Various institutions, including the World Health Organization, OECD, USAID and ICF-MACRO have proposed various innovative tools that can facilitate the preparation of National Health Accounts (NHA) for tracking resources (UN System Task Team 2013). Tracking use of financial resources is also a core interest of different development partners and organizations that fund specific disease conditions, including HIV/AIDS, Malaria, Tuberculosis and Child health programs. These include different international philanthropy organizations such as the Bill & Melinda Gates and the Rockefeller foundations and other bilateral and multilateral donors such as the Global Funds to Fight HIV/AIDS, Tuberculosis, and Malaria (GF), etc. Tracking the source and use of financial resources helps in the assessment of value for money of different supports that are given by these partners and also explores how countries progress towards different internationally agreed development indicators including the Millennium Development Goals which countries are striving to achieve by 2015. However, existing platforms do not reliably track out-of-pocket expenditure at country level and in relation to disease specific expenditure.

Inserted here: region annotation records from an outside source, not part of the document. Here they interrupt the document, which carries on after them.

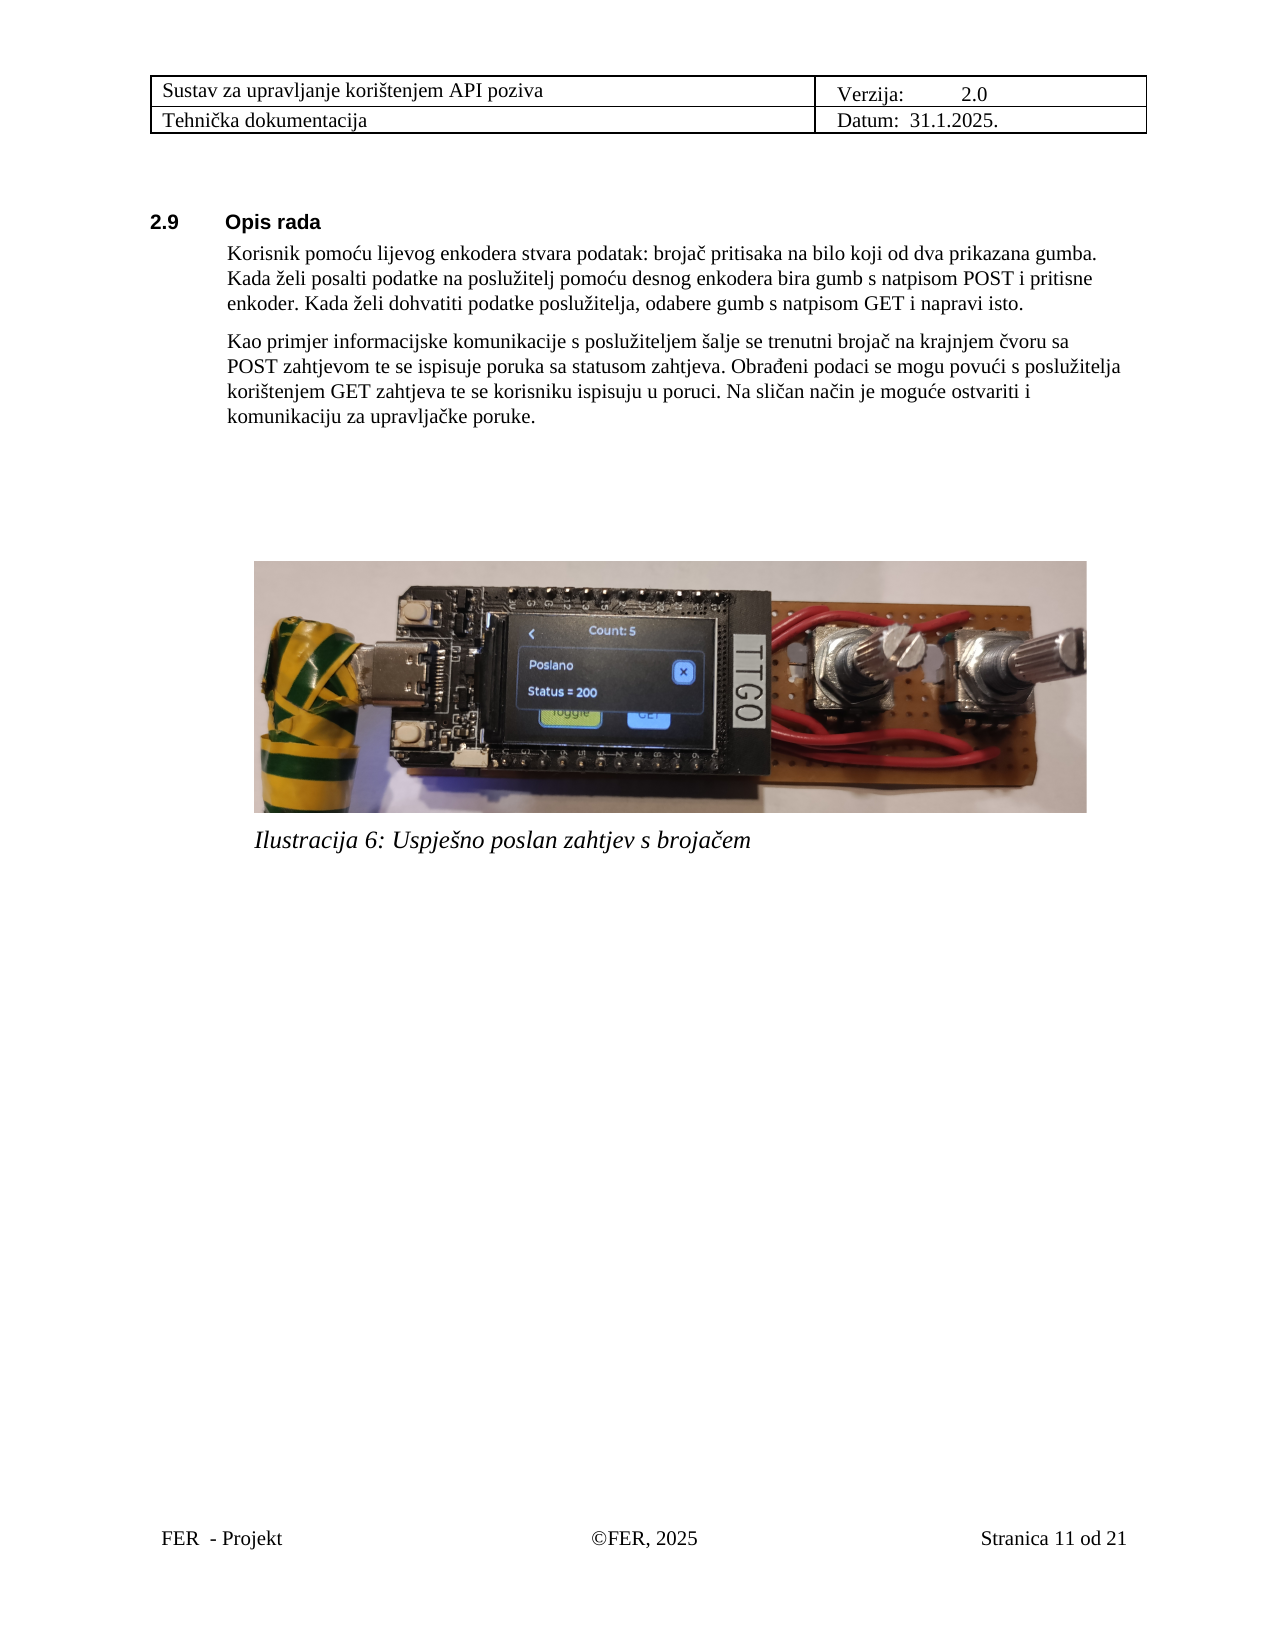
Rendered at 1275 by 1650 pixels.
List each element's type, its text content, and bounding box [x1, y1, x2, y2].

subtitle Opis rada [150, 209, 1125, 234]
text Kao primjer informacijske komunikacije s poslužiteljem šalje se trenutni brojač na krajnjem čvoru sa POST zahtjevom te se ispisuje poruka sa statusom zahtjeva. Obrađeni podaci se mogu povući s poslužitelja korištenjem GET zahtjeva te se korisniku ispisuju u poruci. Na sličan način je moguće ostvariti i komunikaciju za upravljačke poruke. [227, 328, 1125, 428]
text [254, 561, 1087, 655]
text [254, 548, 1087, 561]
text Korisnik pomoću lijevog enkodera stvara podatak: brojač pritisaka na bilo koji od dva prikazana gumba. Kada želi posalti podatke na poslužitelj pomoću desnog enkodera bira gumb s natpisom POST i pritisne enkoder. Kada želi dohvatiti podatke poslužitelja, odabere gumb s natpisom GET i napravi isto. [227, 240, 1125, 315]
picture [254, 655, 1087, 733]
text Ilustracija 6: Uspješno poslan zahtjev s brojačem [254, 733, 1087, 854]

National Health Accounts (NHA) is the commonly used tool to track health care expenditure across countries. Normally, this tool uses information from various sources including government expenditure reporting systems, health insurance offices data, data reported by donors, and data reported by employers and NGOs. All the above sources help to capture health care expenditures through third party payments, including general taxation, donor funding and health insurance. However, a large challenge remains in getting accurate and reliable information on direct household and individual out-of-pocket (OOP) payments for health care access. Current approaches to estimate out-of-pocket payments rely on data from national surveys, like Living Standard Surveys (LSS) and Household Budget Surveys (HBS). Since these surveys are not specifically designed to capture health care expenditures, they suffer a number of limitations when used to prepare country NHAs. Most of the existing national representative surveys are not health specific as they collect a broad range of information hence do not go into details to collect a more disaggregated out-of-pocket payments (SIDA 2007; Heijink, Xu et al. 2011).

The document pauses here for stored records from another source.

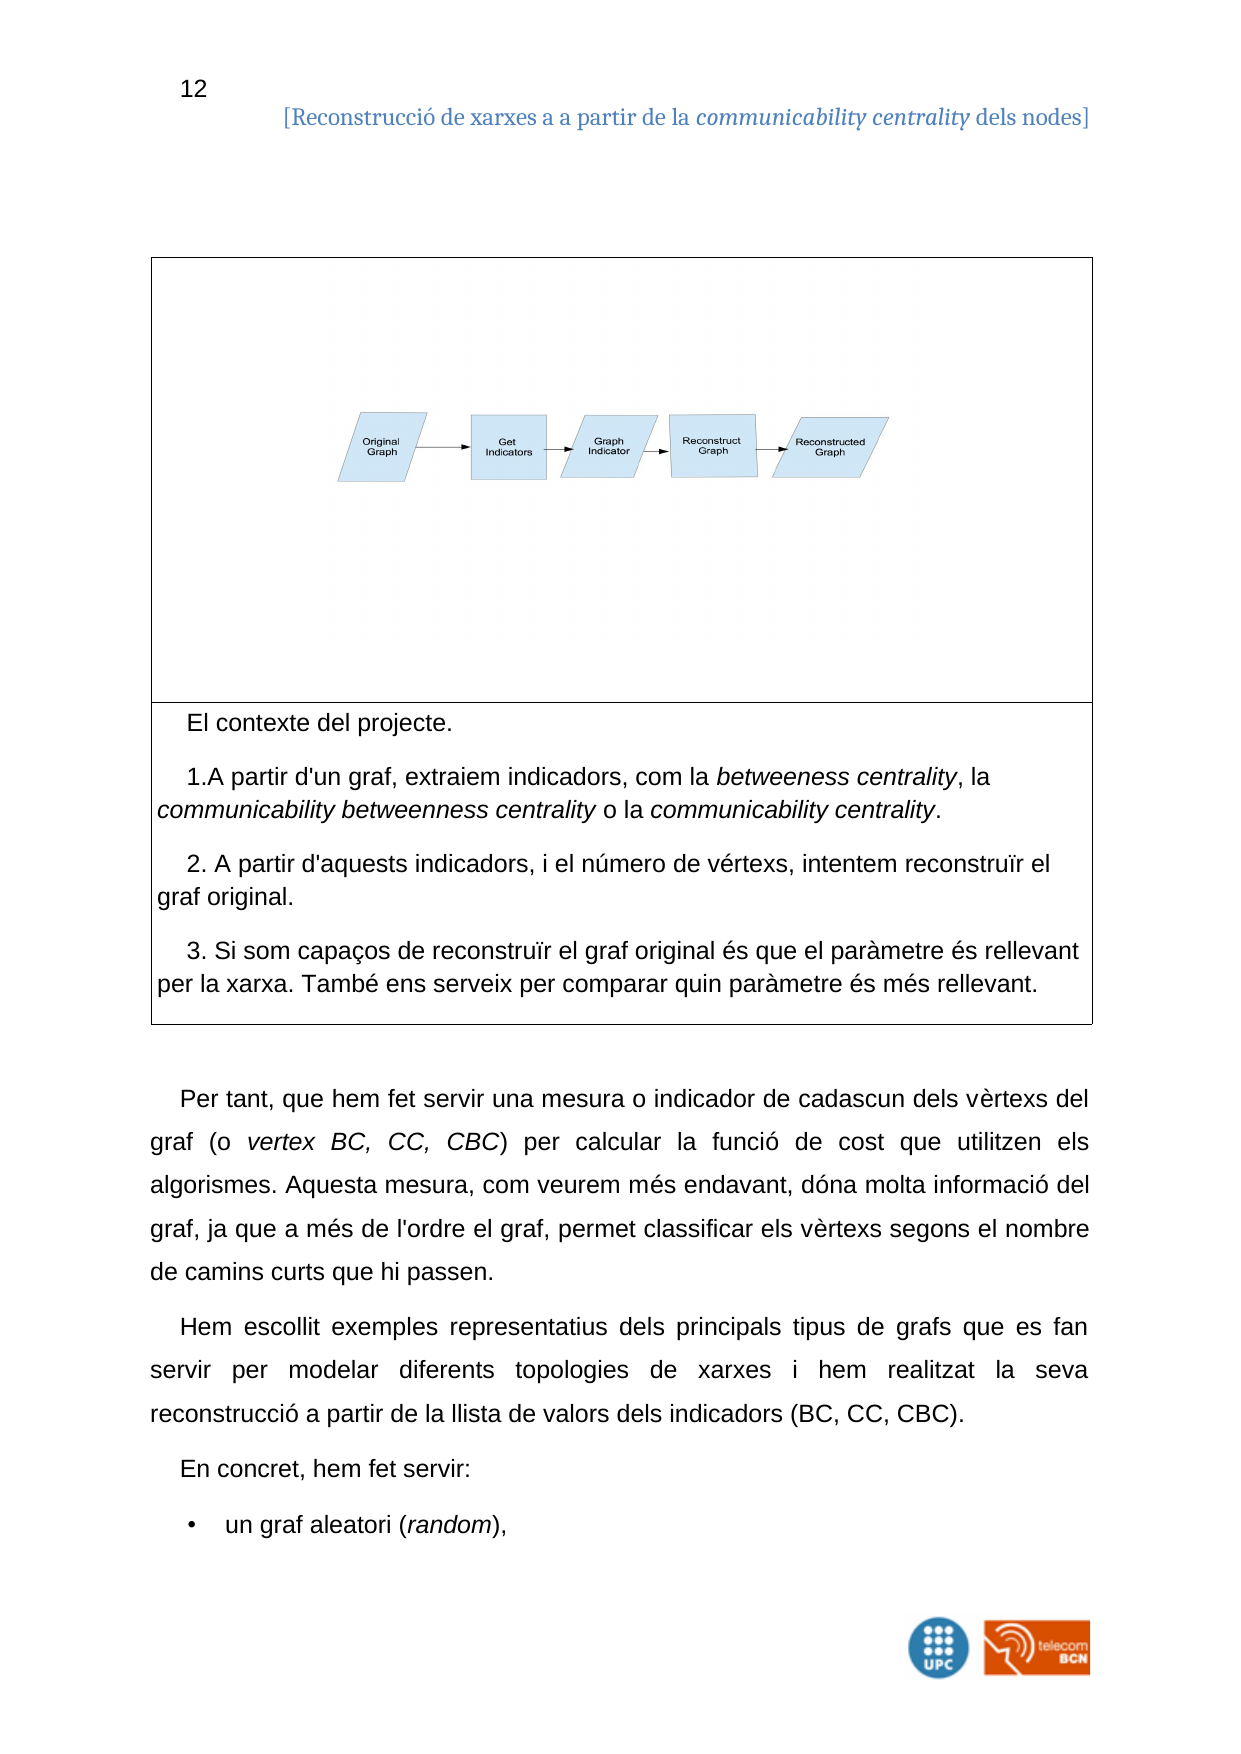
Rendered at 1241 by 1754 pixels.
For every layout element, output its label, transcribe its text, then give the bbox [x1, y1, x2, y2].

table_header [152, 258, 1092, 702]
text Hem escollit exemples representatius dels principals tipus de grafs que es fan servir per modelar diferents topologies de xarxes i hem realitzat la seva reconstrucció a partir de la llista de valors dels indicadors (BC, CC, CBC). [150, 1312, 1090, 1427]
table_cell El contexte del projecte. 1.A partir d'un graf, extraiem indicadors, com la betweeness centrality, la communicability betweenness centrality o la communicability centrality. 2. A partir d'aquests indicadors, i el número de vértexs, intentem reconstruïr el graf original. 3. Si som capaços de reconstruïr el graf original és que el paràmetre és rellevant per la xarxa. També ens serveix per comparar quin paràmetre és més rellevant. [152, 703, 1092, 1024]
picture [296, 263, 947, 643]
text Per tant, que hem fet servir una mesura o indicador de cadascun dels vèrtexs del graf (o vertex BC, CC, CBC) per calcular la funció de cost que utilitzen els algorismes. Aquesta mesura, com veurem més endavant, dóna molta informació del graf, ja que a més de l'ordre el graf, permet classificar els vèrtexs segons el nombre de camins curts que hi passen. [150, 1084, 1090, 1285]
list un graf aleatori (random), [187, 1510, 1090, 1539]
picture [904, 1614, 1091, 1681]
text En concret, hem fet servir: [150, 1454, 1090, 1483]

NHA preparation requires disaggregated information on out-of-pocket payments by providers, diseases, age, gender, and functions. Such information is normally not well captured in national general surveys. Further, the way data is collected does not allow comparability across countries and/or over time analyses due to heterogeneity in the way out-of-pocket payments variables are collected. There are substantial variations in recall periods in the surveys tools across countries, some survey using one week others one month and others a one year recall period (Heijink, Xu et al. 2011). There are also variations in the number of OOPs expenditure items included in surveys and the way the health questions are structured (Heijink, Xu et al. 2011). The interval or time period between national surveys is usually long (5 years in the case of the LSMS and DHS). It is also very difficult to validate out-of-pocket data collected through these national surveys as there is no agreed gold standard approach. This raises the necessity of developing and evaluating a standardized instrument that would enhance disease specific measurement of NHA across countries using longitudinal data that is disaggregated by income or wealth quintiles, districts, urban/rural location, and relevant demographic and socioeconomic factors[2]

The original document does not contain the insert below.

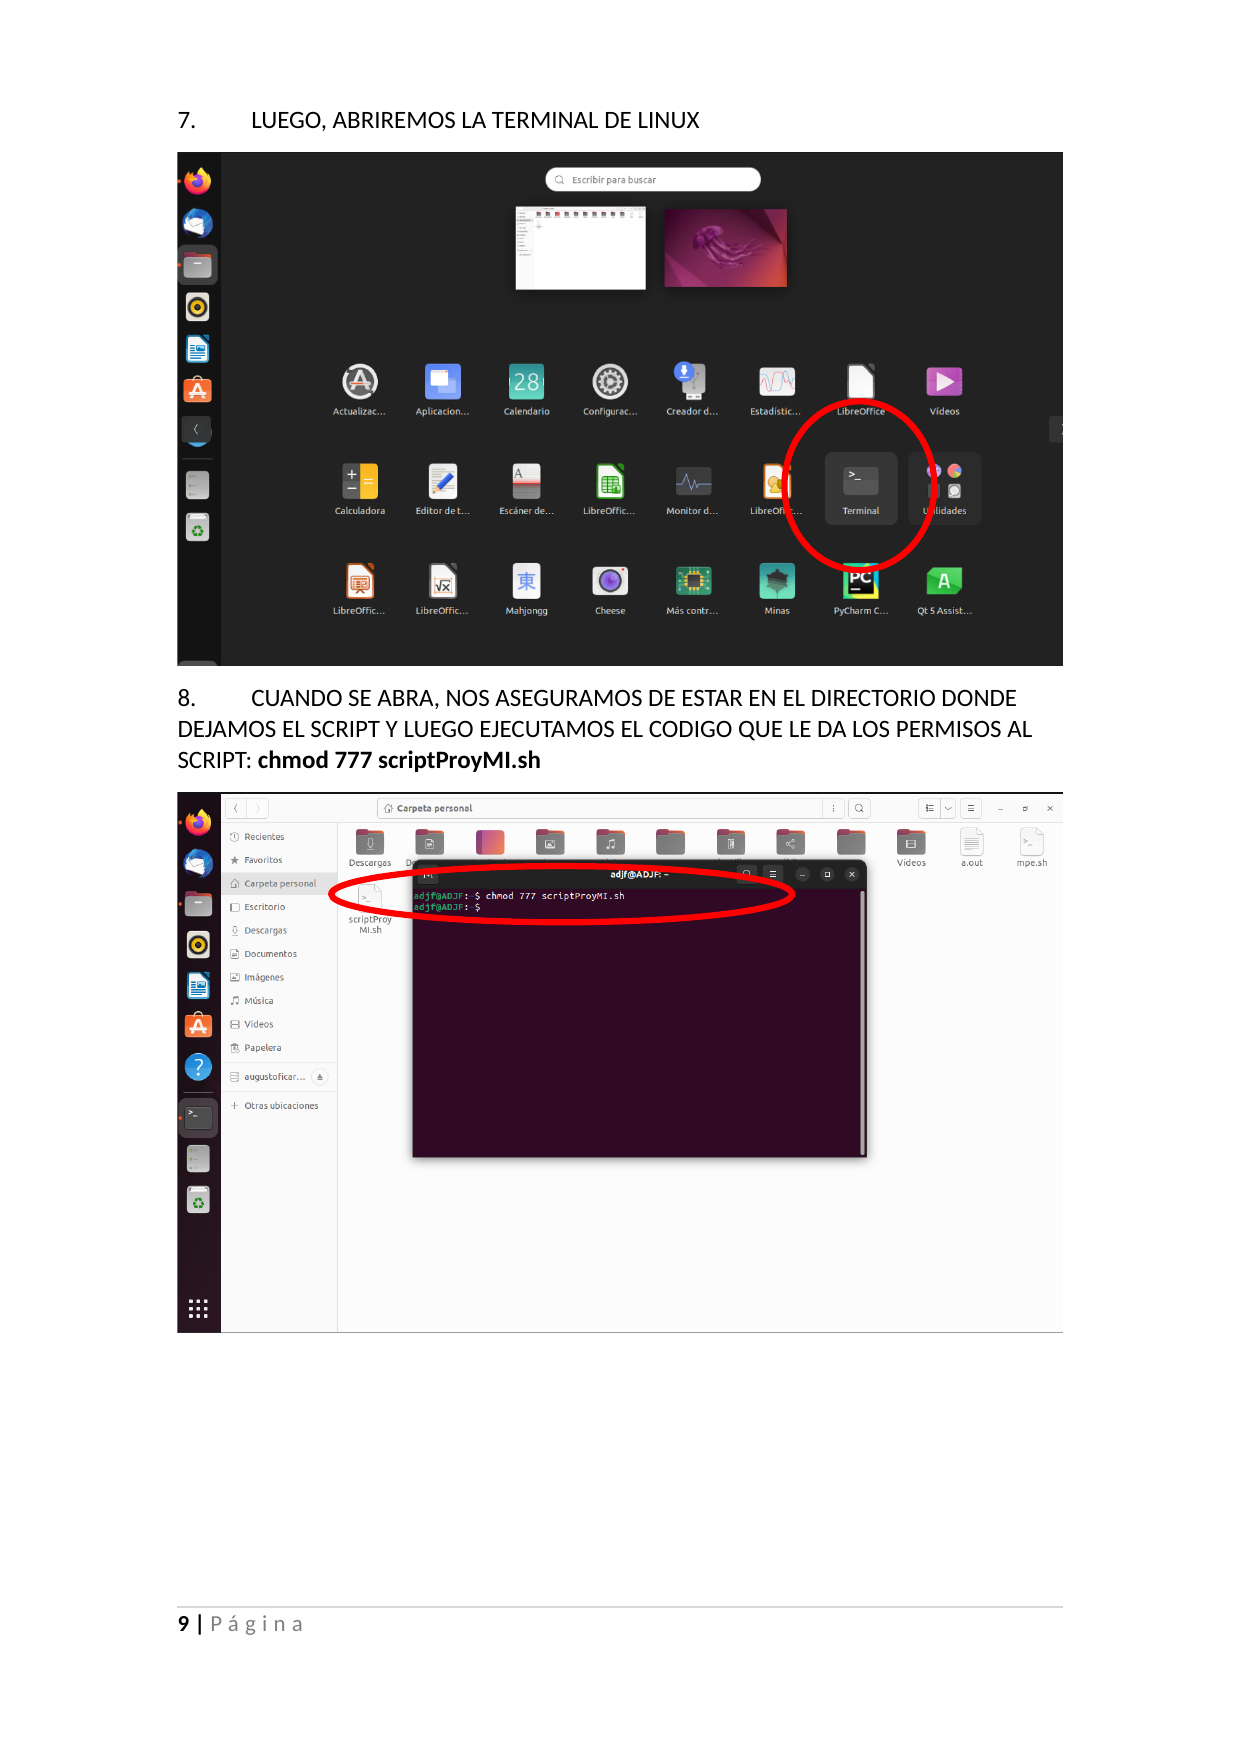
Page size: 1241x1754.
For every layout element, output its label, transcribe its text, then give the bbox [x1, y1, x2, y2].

list CUANDO SE ABRA, NOS ASEGURAMOS DE ESTAR EN EL DIRECTORIO DONDE DEJAMOS EL SCRIPT Y LUEGO EJECUTAMOS EL CODIGO QUE LE DA LOS PERMISOS AL SCRIPT: chmod 777 scriptProyMI.sh [177, 682, 1063, 775]
list LUEGO, ABRIREMOS LA TERMINAL DE LINUX [177, 104, 1063, 135]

Financial protection is considered to be one of the key UHC indicators that will be used to track countries’ progress particularly post 2015 MDG (World Health Organisation 2010). This highlights the necessity of assessing how countries make effort to reduce dependency on out-of-pocket payments and their catastrophic and impoverishment effect and increase government subsidies to the poorest as a strategy to improve financial protection and guarantee access to needed services.